*TASK INSTRUCTIONS*
Reproduce the forum thread about superstition and folklore resources word for word, from its title to the end of the last post.

# Superstition and Folklore Resource?



## Shreddies (Feb 26, 2014)

Does anyone know of a good site or encyclopedia for a wide variety of folklore and superstition? (And possibly their origins)


----------



## tlbodine (Feb 26, 2014)

*cracks knuckles* 

Fairy tale-type folklore: SurLaLune Fairy Tales: Annotated Fairy Tales, Fairy Tale Books and Illustrations
Gods and related mythology: Encyclopedia Mythica: mythology, folklore, and religion.
Urban legends (the "old wives tales" section may be of particular interest to you): snopes.com: Urban Legends Reference Pages
A quick A-Z list of superstitions: Superstitions Old Wives Tales Beliefs & Misconceptions A-L

A few worthwhile books: 
The Greenwood Library of World Folktales (I have one of these on my desk right now actually...there's several volumes): http://www.amazon.com/s/ref=nb_sb_n...ords=the greenwood library of world folktales

Cross Your Fingers, Spit In Your Hat (Alvin Schwartz is better known for his "Scary Stories" books, but this one's pretty charming and interesting on its own): Cross Your Fingers, Spit in Your Hat: Superstitions and Other Beliefs: Alvin Schwartz, Glen Rounds: 9780064461382: Amazon.com: Books

Let me think on it and I might remember some more.  I'll have to go trawling through my bookshelf to see what I have that you might find helpful.

*DATA SHOWN*
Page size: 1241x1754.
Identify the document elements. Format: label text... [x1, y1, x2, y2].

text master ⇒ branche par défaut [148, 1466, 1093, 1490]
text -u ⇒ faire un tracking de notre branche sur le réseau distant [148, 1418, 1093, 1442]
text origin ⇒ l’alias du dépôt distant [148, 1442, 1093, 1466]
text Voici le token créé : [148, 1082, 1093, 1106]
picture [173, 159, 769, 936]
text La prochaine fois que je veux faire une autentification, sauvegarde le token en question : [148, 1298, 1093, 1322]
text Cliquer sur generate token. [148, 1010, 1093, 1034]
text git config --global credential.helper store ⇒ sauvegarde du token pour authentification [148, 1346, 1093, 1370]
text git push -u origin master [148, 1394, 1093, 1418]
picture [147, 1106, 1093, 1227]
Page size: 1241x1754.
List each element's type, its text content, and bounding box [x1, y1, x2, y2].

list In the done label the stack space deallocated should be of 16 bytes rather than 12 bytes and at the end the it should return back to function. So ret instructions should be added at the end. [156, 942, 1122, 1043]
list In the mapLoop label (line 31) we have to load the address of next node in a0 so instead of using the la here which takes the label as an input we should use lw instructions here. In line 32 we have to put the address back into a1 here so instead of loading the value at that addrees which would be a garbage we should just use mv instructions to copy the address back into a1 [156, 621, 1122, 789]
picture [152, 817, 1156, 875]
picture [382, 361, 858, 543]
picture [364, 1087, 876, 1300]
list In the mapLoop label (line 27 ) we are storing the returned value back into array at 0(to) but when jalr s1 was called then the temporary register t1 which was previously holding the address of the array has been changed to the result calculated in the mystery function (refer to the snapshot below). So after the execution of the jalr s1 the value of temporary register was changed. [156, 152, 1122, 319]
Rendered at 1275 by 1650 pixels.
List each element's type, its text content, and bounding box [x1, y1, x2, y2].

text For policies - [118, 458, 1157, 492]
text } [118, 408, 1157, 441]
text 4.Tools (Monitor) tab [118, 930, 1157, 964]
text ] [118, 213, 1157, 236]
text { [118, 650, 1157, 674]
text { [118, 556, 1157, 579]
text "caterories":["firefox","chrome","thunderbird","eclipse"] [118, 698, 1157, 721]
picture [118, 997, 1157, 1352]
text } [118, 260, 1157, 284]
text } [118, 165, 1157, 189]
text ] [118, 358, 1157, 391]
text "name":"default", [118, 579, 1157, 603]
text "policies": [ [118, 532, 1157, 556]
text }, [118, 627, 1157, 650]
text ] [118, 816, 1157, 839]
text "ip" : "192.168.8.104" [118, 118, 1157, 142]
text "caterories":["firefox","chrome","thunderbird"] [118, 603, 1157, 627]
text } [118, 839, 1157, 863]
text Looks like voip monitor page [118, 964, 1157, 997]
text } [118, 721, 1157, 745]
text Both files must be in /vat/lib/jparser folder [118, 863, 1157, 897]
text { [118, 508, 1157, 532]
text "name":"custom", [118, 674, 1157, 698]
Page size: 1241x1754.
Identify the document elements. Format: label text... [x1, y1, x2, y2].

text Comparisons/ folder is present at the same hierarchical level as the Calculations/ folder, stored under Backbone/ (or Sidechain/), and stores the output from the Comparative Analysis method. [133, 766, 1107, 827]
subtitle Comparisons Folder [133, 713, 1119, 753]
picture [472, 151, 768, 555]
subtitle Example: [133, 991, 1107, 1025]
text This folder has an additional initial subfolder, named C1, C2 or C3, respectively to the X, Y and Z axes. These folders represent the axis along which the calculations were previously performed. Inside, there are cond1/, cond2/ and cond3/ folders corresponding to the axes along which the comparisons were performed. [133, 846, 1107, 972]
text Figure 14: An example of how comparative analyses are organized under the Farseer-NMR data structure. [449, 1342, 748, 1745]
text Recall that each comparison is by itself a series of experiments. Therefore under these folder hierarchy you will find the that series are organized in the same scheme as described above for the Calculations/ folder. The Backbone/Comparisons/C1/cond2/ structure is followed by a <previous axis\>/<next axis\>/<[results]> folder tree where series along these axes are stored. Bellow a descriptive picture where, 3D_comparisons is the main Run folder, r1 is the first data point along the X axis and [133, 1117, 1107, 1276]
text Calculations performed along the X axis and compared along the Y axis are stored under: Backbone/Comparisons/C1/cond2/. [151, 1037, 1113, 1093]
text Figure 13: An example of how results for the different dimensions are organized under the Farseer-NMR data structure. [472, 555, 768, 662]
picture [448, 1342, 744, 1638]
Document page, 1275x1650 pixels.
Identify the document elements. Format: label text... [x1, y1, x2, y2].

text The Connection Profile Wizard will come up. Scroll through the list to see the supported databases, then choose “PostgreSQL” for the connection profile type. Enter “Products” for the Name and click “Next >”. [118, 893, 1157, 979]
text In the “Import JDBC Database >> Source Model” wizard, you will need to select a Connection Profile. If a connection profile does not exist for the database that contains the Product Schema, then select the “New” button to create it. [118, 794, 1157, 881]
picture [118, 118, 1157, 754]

*SOLUTION TO THIS PROBLEM*
# Superstition and Folklore Resource?



## Shreddies (Feb 26, 2014)

Does anyone know of a good site or encyclopedia for a wide variety of folklore and superstition? (And possibly their origins)


----------



## tlbodine (Feb 26, 2014)

*cracks knuckles* 

Fairy tale-type folklore: SurLaLune Fairy Tales: Annotated Fairy Tales, Fairy Tale Books and Illustrations
Gods and related mythology: Encyclopedia Mythica: mythology, folklore, and religion.
Urban legends (the "old wives tales" section may be of particular interest to you): snopes.com: Urban Legends Reference Pages
A quick A-Z list of superstitions: Superstitions Old Wives Tales Beliefs & Misconceptions A-L

A few worthwhile books: 
The Greenwood Library of World Folktales (I have one of these on my desk right now actually...there's several volumes): http://www.amazon.com/s/ref=nb_sb_n...ords=the greenwood library of world folktales

Cross Your Fingers, Spit In Your Hat (Alvin Schwartz is better known for his "Scary Stories" books, but this one's pretty charming and interesting on its own): Cross Your Fingers, Spit in Your Hat: Superstitions and Other Beliefs: Alvin Schwartz, Glen Rounds: 9780064461382: Amazon.com: Books

Let me think on it and I might remember some more.  I'll have to go trawling through my bookshelf to see what I have that you might find helpful.